Results: GOALS participants significantly improved on: neurocognitive measures of mental flexibility (p = 0.03, partial eta squared = 0.23); real-world setting functional performance measures of: task failures (p = 0.02, Cohen’s d = 0.88), task rule breaks (p = 0.02, Cohen’s d = 1.06), and execution (p = 0.04, Cohen’s d = 0.76); and in-lab functional assessment of goal-directed behaviour divergent thinking scale (p = 0.03, Cohen’s d = 0.95). All participants improved on a neurocognitive measure of planning (p = 0.01, partial eta squared = 0.031). BHE participants’ improvement over and above GOALS participants was limited to: rule adherence on the real world task (p = 0.04, Cohen’s d = 0.99), and evaluator rating (p = 0.03, Cohen’s d = 0.56), and average score (p = 0.02, Cohen’s d = 0.71) on the in-lab functional task.

Conclusion: Participation in GOALS training can enhance executive control, and lead to real-world functional improvements, for cognitively normal older adults with self-reported attention difficulties.

Spreng, R.N. & Turner, G.R. (2019). The shifting architecture of cognition and brain function in older adulthood. Perspectives on Psychological Science.

Abstract: Cognitive aging is often described in the context of loss or decline. Emerging research suggests that the story is more complex, with older adults showing both losses and gains in cognitive ability. With increasing age, declines in controlled, or fluid, cognition occur in the context of gains in crystallized knowledge of oneself and the world.
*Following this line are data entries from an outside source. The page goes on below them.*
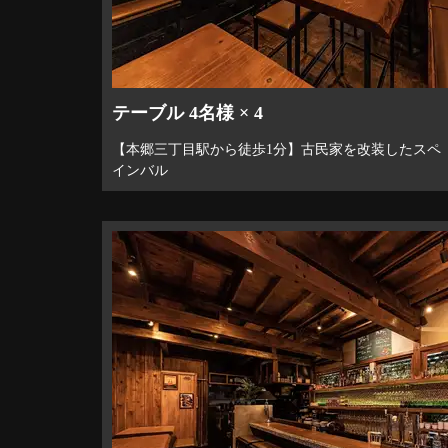
テーブル 4名様 × 4
【本郷三丁目駅から徒歩1分】古民家を改装したスペ
インバル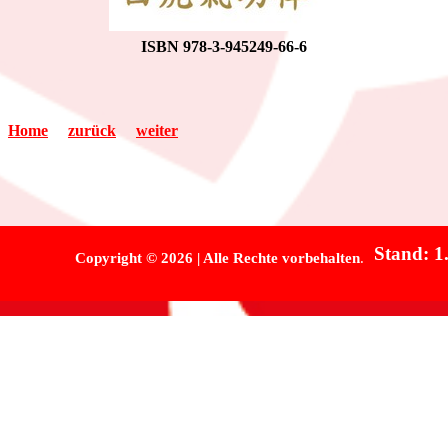
ISBN 978-3-945249-66-6
Home
zurück
weiter
Stand: 1
Copyright
©
2026 | Alle Rechte vorbehalten
.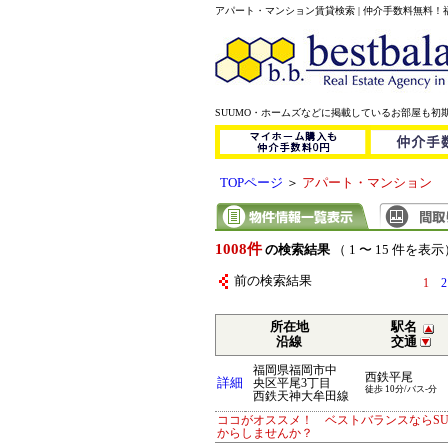
アパート・マンション賃貸検索 | 仲介手数料無料
SUUMO・ホームズなどに掲載しているお部屋も初
TOPページ
＞
アパート・マンション
1008件
の検索結果
（ 1 〜 15 件を表示
前の検索結果
1
2
所在地
駅名
沿線
交通
福岡県福岡市中
西鉄平尾
詳細
央区平尾3丁目
徒歩 10分/バス-分
西鉄天神大牟田線
ココがオススメ！ ベストバランスならS
からしませんか？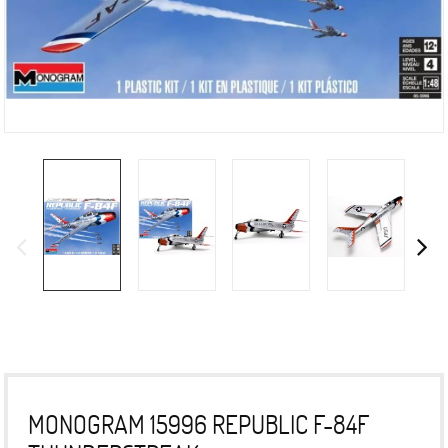
MONOGRAM 15996 REPUBLIC F-84F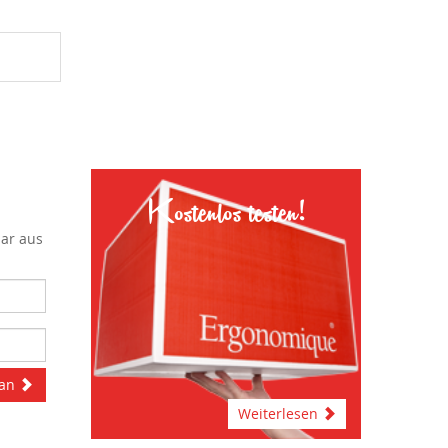
Kostenlos testen!
lar aus
 an
Weiterlesen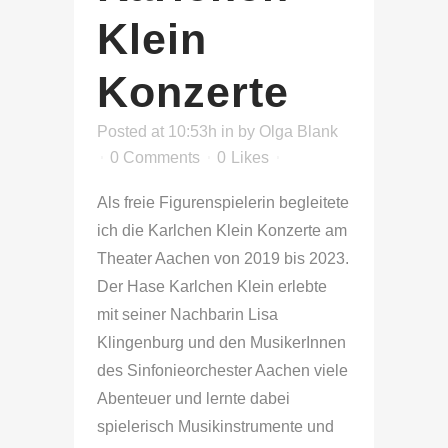
Klein
Konzerte
Posted at 10:53h
in
by
Olga Blank
0 Comments
0
Likes
Als freie Figurenspielerin begleitete
ich die Karlchen Klein Konzerte am
Theater Aachen von 2019 bis 2023.
Der Hase Karlchen Klein erlebte
mit seiner Nachbarin Lisa
Klingenburg und den MusikerInnen
des Sinfonieorchester Aachen viele
Abenteuer und lernte dabei
spielerisch Musikinstrumente und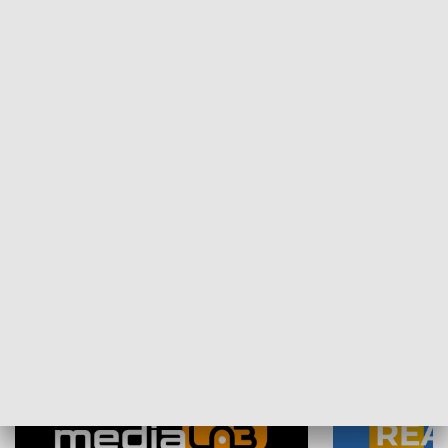
Plebiscyt Najlepsi Sportowcy
Wiadomości 
Warszawy 2025
SPOŁECZEŃSTWO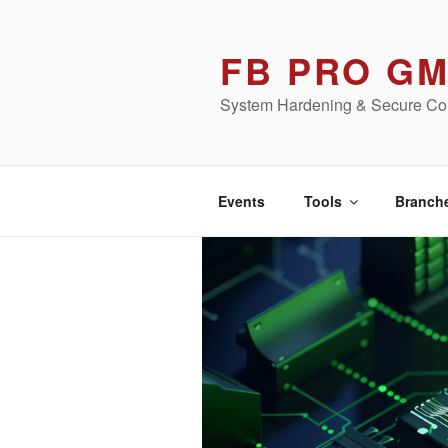
Zum
Inhalt
FB PRO G
springen
System Hardening & Secure Con
Events
Tools
Branch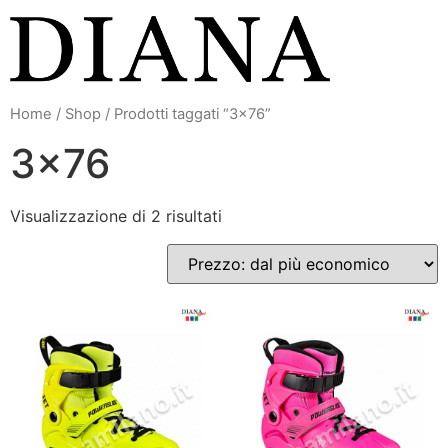
Vai
al
contenuto
Home
/
Shop
/ Prodotti taggati “3x76”
3x76
Visualizzazione di 2 risultati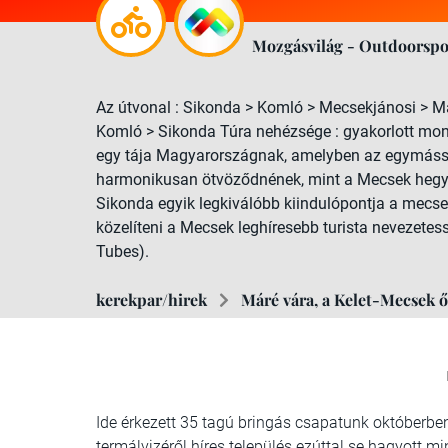
Mozgásvilág - Outdoorspo
Az útvonal : Sikonda > Komló > Mecsekjánosi > 
Komló > Sikonda Túra nehézsége : gyakorlott mo
egy tája Magyarországnak, amelyben az egymással
harmonikusan ötvöződnének, mint a Mecsek hegys
Sikonda egyik legkiválóbb kiindulópontja a mecs
közelíteni a Mecsek leghíresebb turista nevezetess
Tubes).
kerekpar/hirek
Máré vára, a Kelet-Mecsek 
Ide érkezett 35 tagú bringás csapatunk októberbe
termálvizéről híres település ezúttal se hagyott mi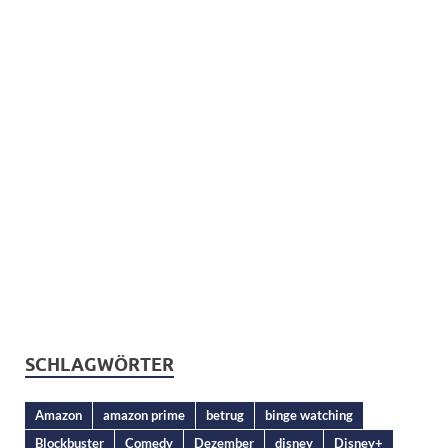
SCHLAGWÖRTER
Amazon
amazon prime
betrug
binge watching
Blockbuster
Comedy
Dezember
disney
Disney+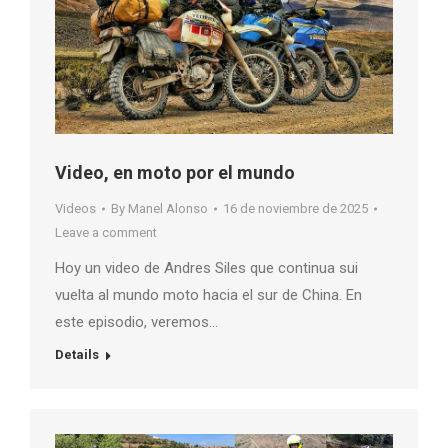
Video, en moto por el mundo
Videos
By
Manel Alonso
16 de noviembre de 2025
Leave a comment
Hoy un video de Andres Siles que continua sui
vuelta al mundo moto hacia el sur de China. En
este episodio, veremos…
Details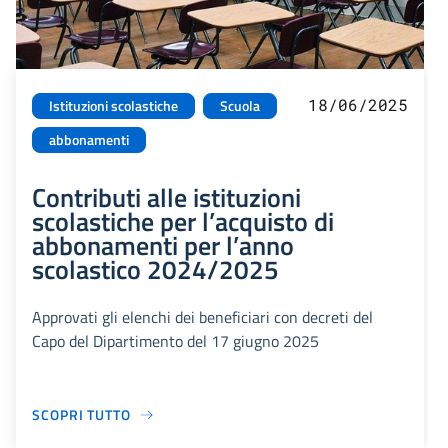
18/06/2025
Istituzioni scolastiche
Scuola
abbonamenti
Contributi alle istituzioni
scolastiche per l’acquisto di
abbonamenti per l’anno
scolastico 2024/2025
Approvati gli elenchi dei beneficiari con decreti del
Capo del Dipartimento del 17 giugno 2025
SCOPRI TUTTO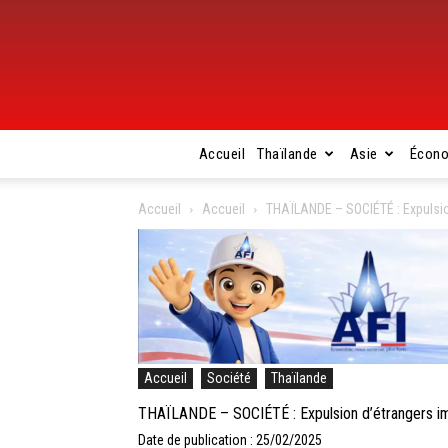
Accueil
Thaïlande
Asie
Écon
Accueil
Accueil
THAÏLANDE – SOCIÉTÉ : Expulsion
Accueil
Société
Thaïlande
THAÏLANDE – SOCIÉTÉ : Expulsion d’étrangers imp
Date de publication : 25/02/2025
This inversion in cognitive capacities, from greater reliance on fluid abilities in young adulthood to increasingly crystallized or semanticized cognition in older adulthood, has profound implications for cognitive and real-world functioning in later life. The shift in cognitive architecture parallels changes in the functional network architecture of the brain. Observations of greater functional connectivity between lateral prefrontal brain regions, implicated in cognitive control, and the default network, implicated in memory and semantic processing, led us to propose the default-executive coupling hypothesis of aging. In this review we provide evidence that these changes in the functional architecture of the brain serve as a neural mechanism underlying the shifting cognitive architecture from younger to older adulthood. We incorporate findings spanning cognitive aging and cognitive neuroscience to present an integrative model of cognitive and brain aging, describing its antecedents, determinants, and implications for real-world functioning.

Adnan, A., Beaty, R., Siliva, P., Spreng, R.N., & Turner, G.R. (2019). Creative aging: functional brain networks associated with divergent thinking in older and younger adults. Neurobiology of Aging.

Abstract: Creative thinking is associated with connectivity between the default and executive control networks in the young brain. In aging, this pattern of functional coupling has been observed across multiple tasks. We have described this as the Default-Executive Coupling Hypothesis of Aging and suggest that this connectivity pattern may also be associated with creativity in older adulthood. However, age differences in brain networks implicated in creativity have yet to be investigated. The overarching goal of the present study was to examine age-related changes to functional brain networks associated with creativity. Specifically, we explored functional connectivity patterns among default and executive control brain regions associated with creative thoughts in older and younger adults. In a cross-sectional design, young (mean age = 21 y; n = 30) and older (mean age = 70 y; n = 25) participants completed a divergent thinking task during fMRI, which was examined using region of interest functional connectivity analyses. Consistent with predictions, analyses demonstrated that default and executive networks are more functionally coupled during creative thinking for older than younger adults. Critically, despite similar performance on an in-scanner creativity task, increased network efficiency was associated with creative ability for older adults only. These findings provide novel evidence of default-executive coupling as a putative mechanism associated with creative ability in later life.